■ Work instructions
Output every entry exactly, without any pictures.
---
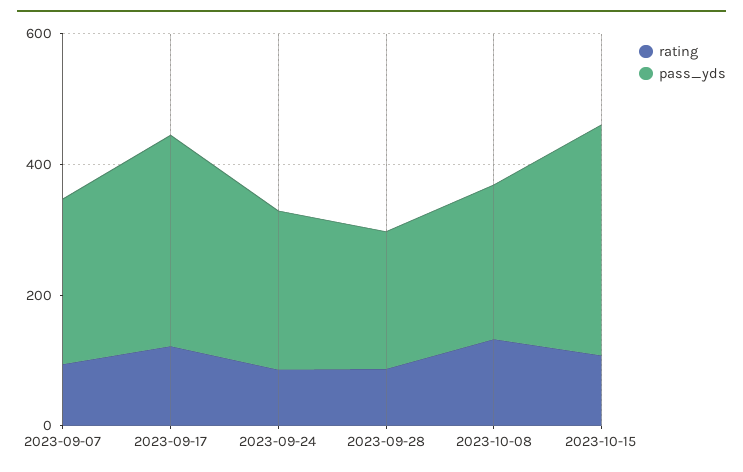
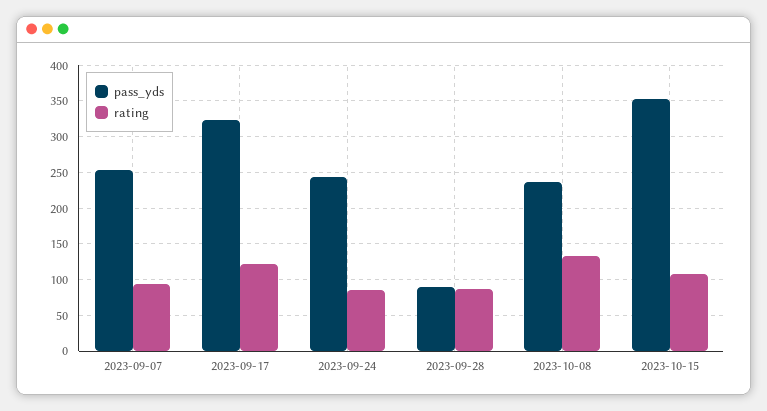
  {
    "rating": {
      "2023-09-07": 90,
      "2023-09-17": 120,
      "2023-09-24": 90,
      "2023-09-28": 90,
      "2023-10-08": 130,
      "2023-10-15": 110
    },
    "pass_yds": {
      "2023-09-07": 250,
      "2023-09-17": 320,
      "2023-09-24": 240,
-     "2023-09-28": 200,
+     "2023-09-28": 90,
      "2023-10-08": 240,
      "2023-10-15": 350
    }
  }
---
■ Output of the exercise
  {
    "rating": {
      "2023-09-07": 90,
      "2023-09-17": 120,
      "2023-09-24": 90,
      "2023-09-28": 90,
      "2023-10-08": 130,
      "2023-10-15": 110
    },
    "pass_yds": {
      "2023-09-07": 250,
      "2023-09-17": 320,
      "2023-09-24": 240,
-     "2023-09-28": 200,
+     "2023-09-28": 90,
      "2023-10-08": 240,
      "2023-10-15": 350
    }
  }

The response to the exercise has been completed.